Feeling a little or a lot sentimental this evening, I am thinking about what it’s all about.
If life isn’t about (and for) doing good, even great, things, then I am barking up the wrong tree.
So, what is great, or even good? Does it mean becoming someone like Steve Jobs? He was apparently so enamored of his own greatness, or at least genius, that he rarely ever listened to others. He was certainly no great philanthropist. On the other hand, it’s hard for me to remember or imagine what life was like before the Apple products changed personal computing and communications. He opened up the world to so many people.
I think, though, that genius is not as important as love. It’s what motivates, stirs the imagination, and helps people persevere through the most difficult times. Love gets the tired parent up in the middle of the night to tend to an ill child, prompts one spouse to work longer or harder so the other can rest, inspires a stranger to reach out to help another. The list is long, the tasks whether small or large are powerful, and the results are often miraculous.
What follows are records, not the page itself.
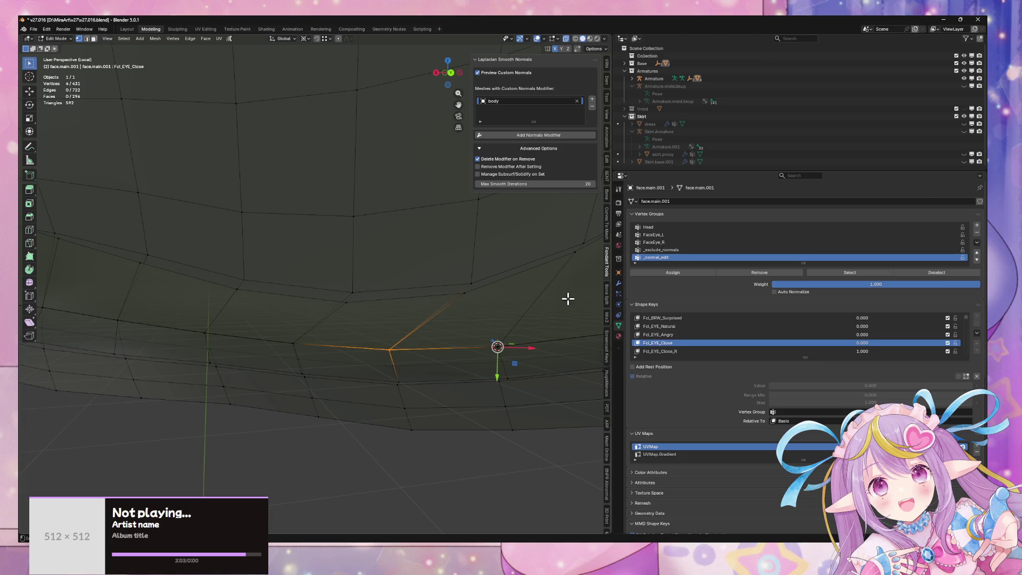
scroll(342, 313, "down", 5)
mouse_move(342, 313)
middle_mouse_down()
mouse_move(413, 326)
mouse_move(474, 318)
mouse_move(353, 313)
mouse_move(353, 321)
mouse_move(408, 312)
mouse_move(359, 318)
mouse_move(399, 313)
mouse_move(375, 318)
middle_mouse_up()
left_click(696, 352)
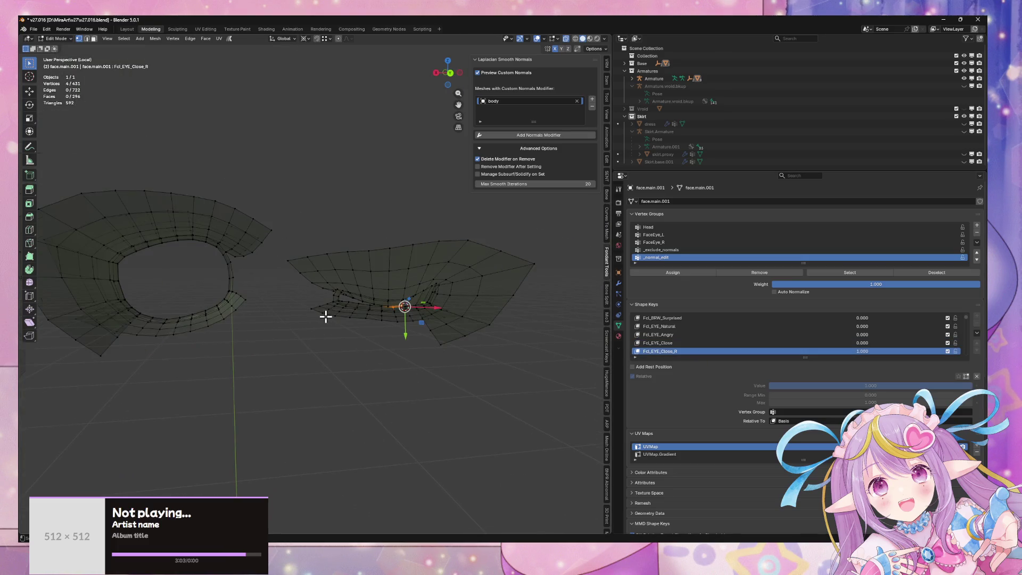
- Scale the selected eyelid vertices to 0, excluding the Z axis
scroll(325, 316, "up", 2)
scroll(474, 322, "up", 5)
scroll(281, 326, "down", 5)
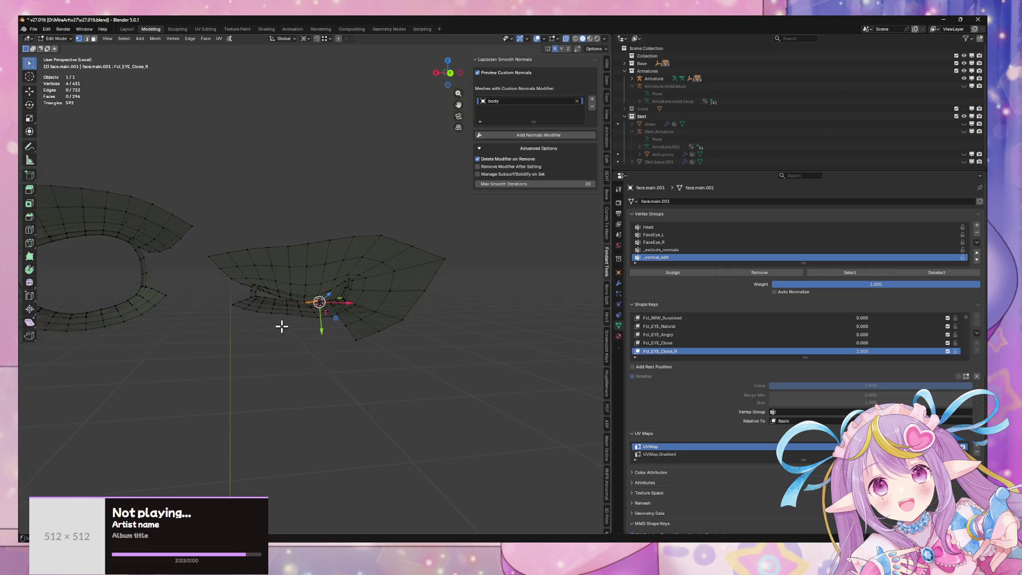
key("s")
key("shift+z")
key("0")
key("Return")
scroll(395, 315, "up", 5)
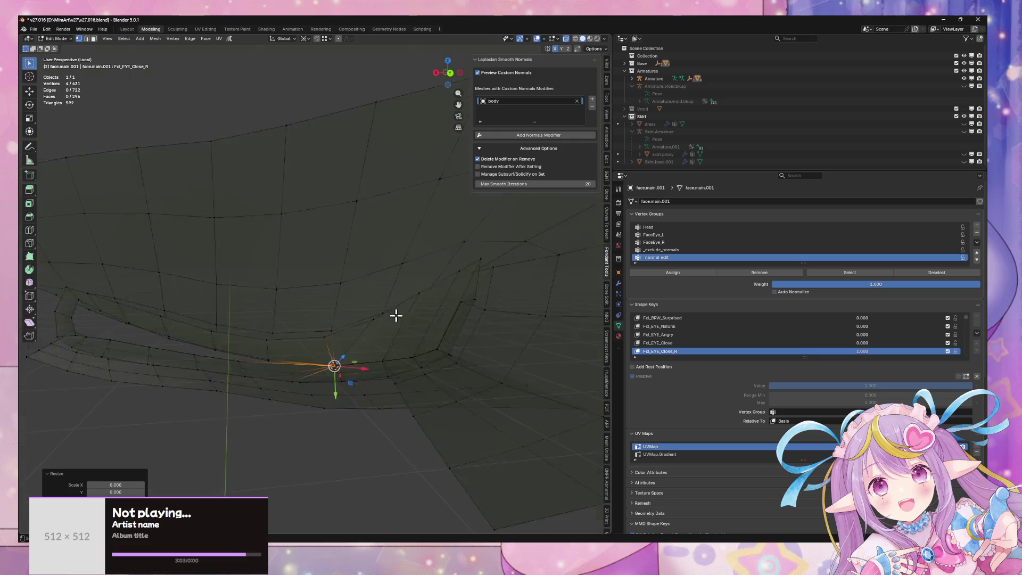
scroll(393, 327, "down", 5)
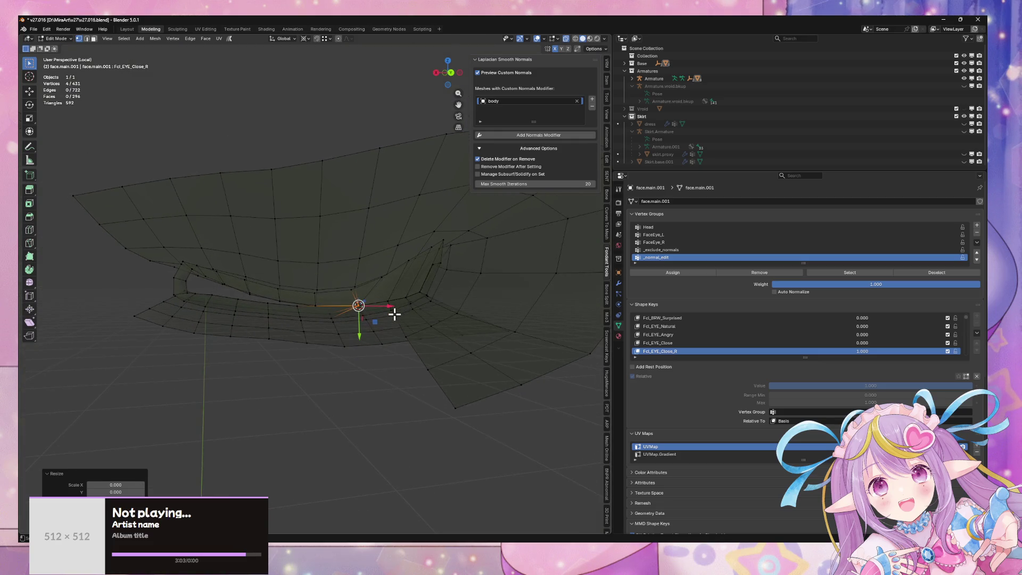
- Flip between Fcl_EYE_Close and Fcl_EYE_Close_R to check the eyeline
left_click(670, 344)
scroll(625, 355, "up", 1)
left_click(672, 343)
left_click(673, 351)
scroll(679, 344, "down", 2)
left_click(678, 344)
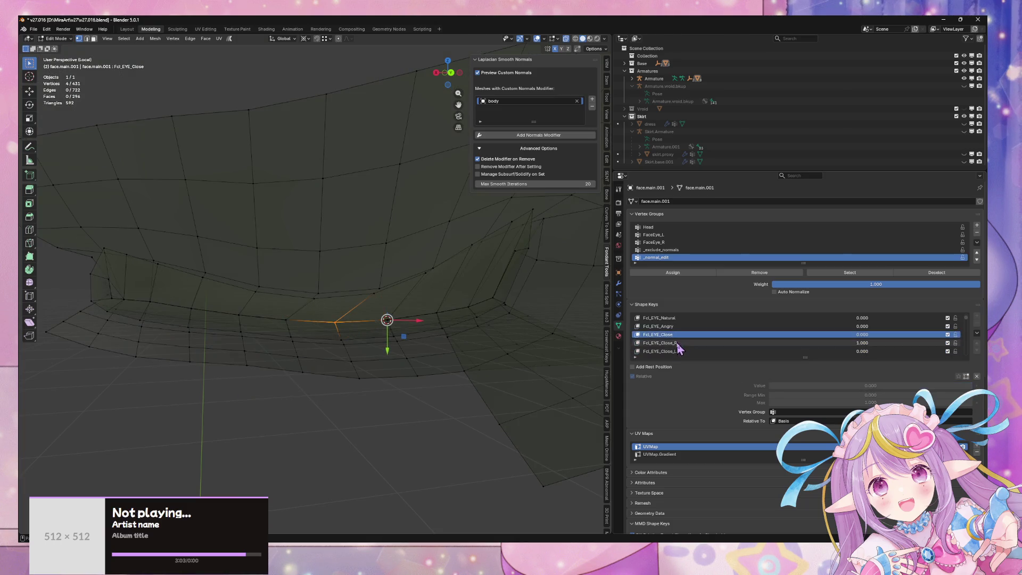
- Snap the vertex on Fcl_EYE_Close_R to its Fcl_EYE_Close position via the 3D cursor
left_click(665, 335)
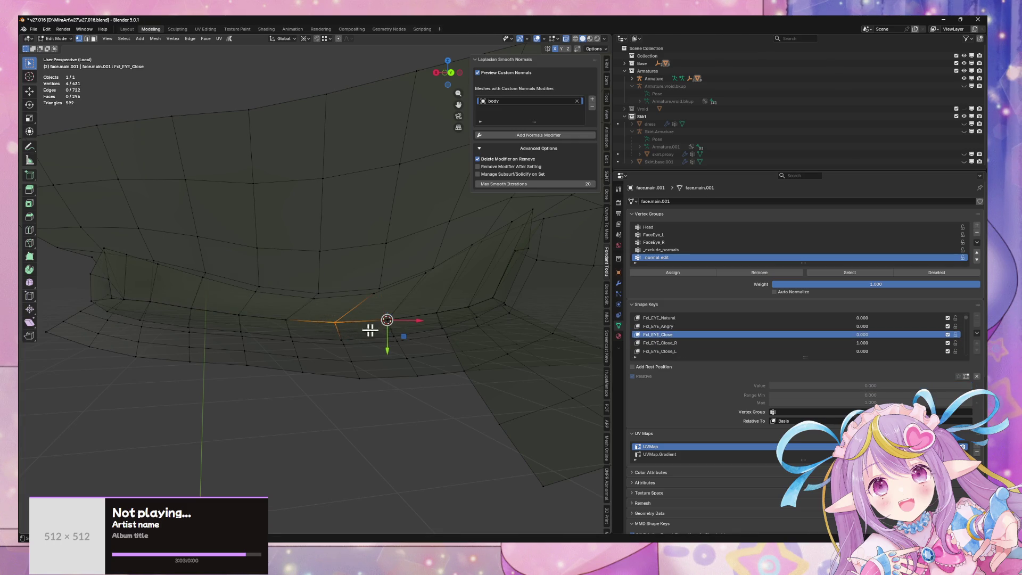
key("shift+s")
left_click(409, 362)
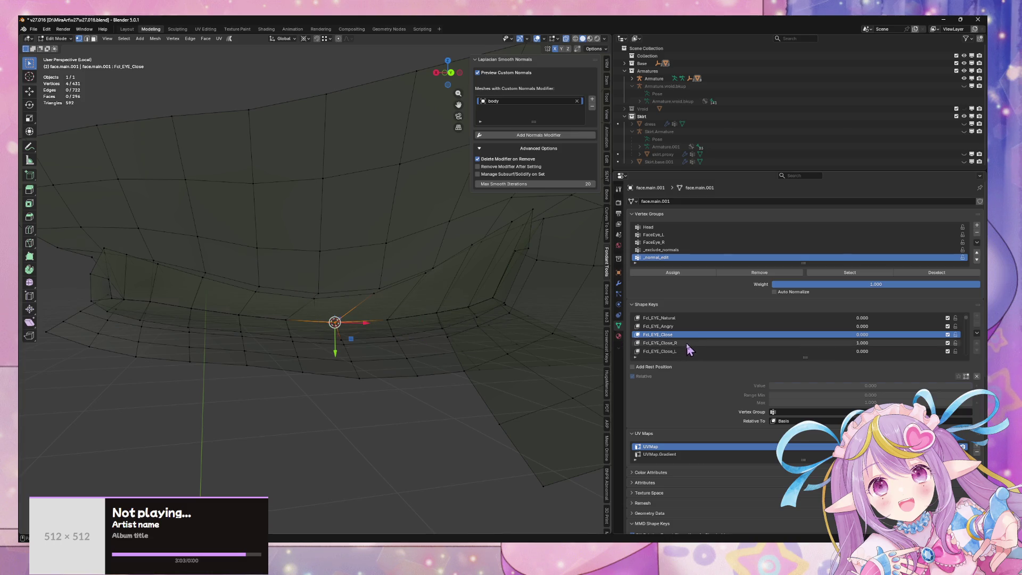
left_click(684, 344)
key("shift+s")
left_click(460, 288)
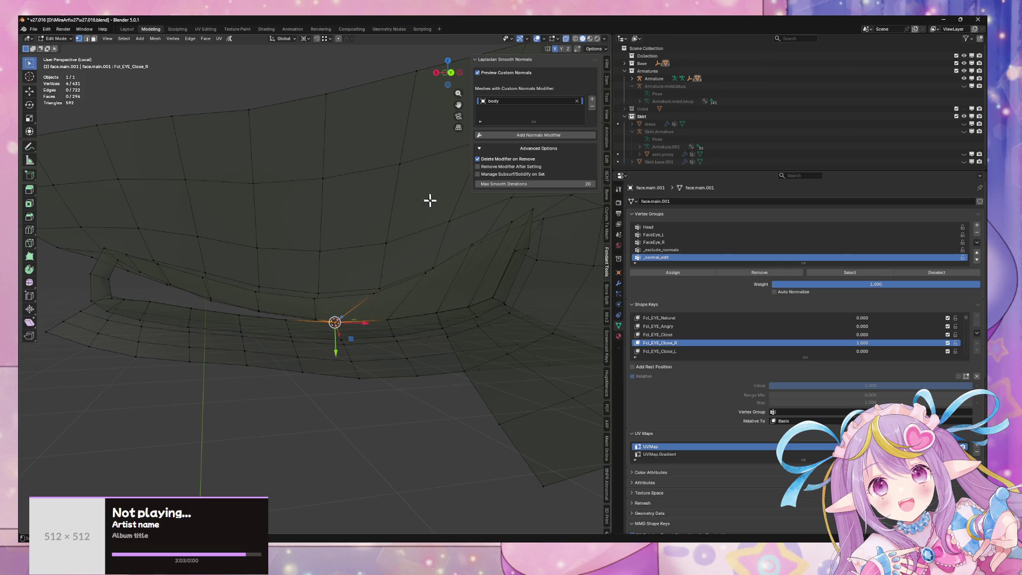
- Compare the Fcl_EYE_Close and Fcl_EYE_Close_R shapes while trying snap options on the eye-corner vertices
left_click(670, 335)
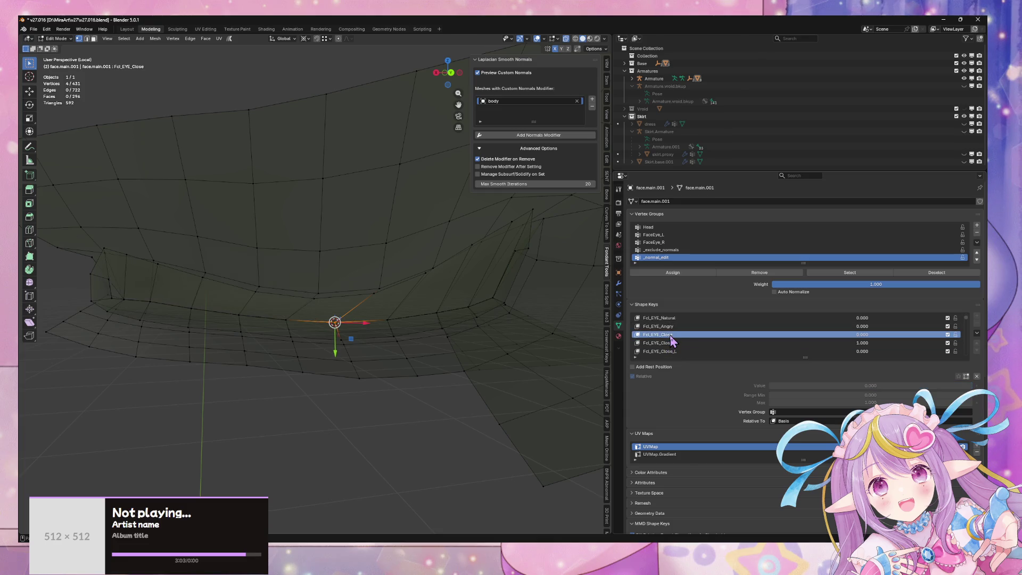
key("ctrl+z")
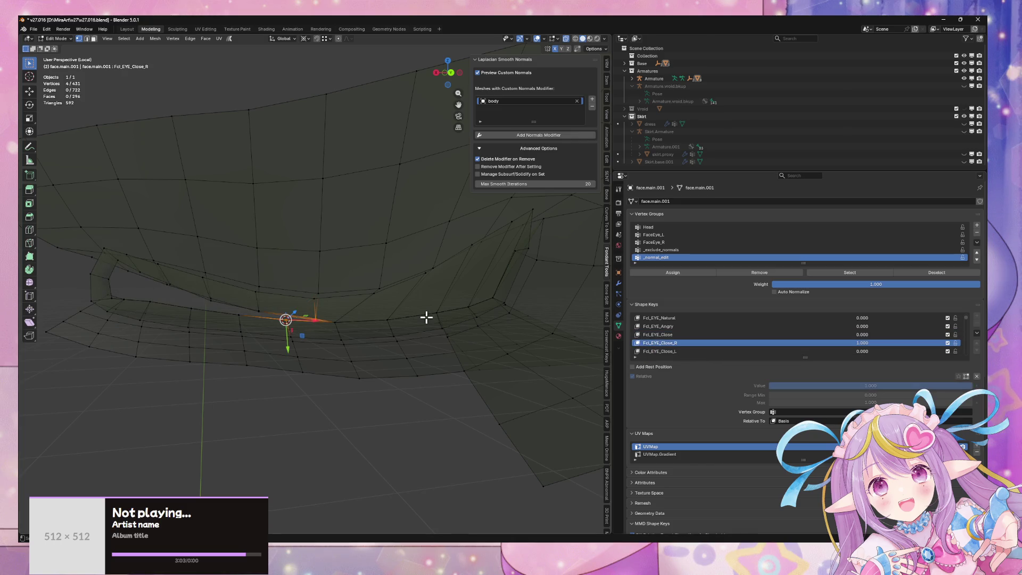
key("shift+s")
left_click(429, 278)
It’s what gets us through times of loss, which I am sure the Jobs family is experiencing, and what many others who knew him or followed his journey will go through as the reality, the finality, of his death hits. Loss is a motivator, too — wanting to make a difference before it’s too late, to leave something behind. But what?
For me, it’s about learning, but not selfish, sponge learning. It’s about learning that allows people to do or be better than they were. To learn to write in order to communicate. To learn to listen in order to hear. To learn to consider, to weigh evidence, to explore. To learn to get along even while standing up for those non-negotiable issues and projects that light up our lives. We learn, and then we do. We learn, and we become. We learn and our lives, and the lives of those around us, are made better.
What’s it all about?
It’s about living, in the best ways we can, each of us becoming great in ways small or big.
Carpe diem. Each, and every day.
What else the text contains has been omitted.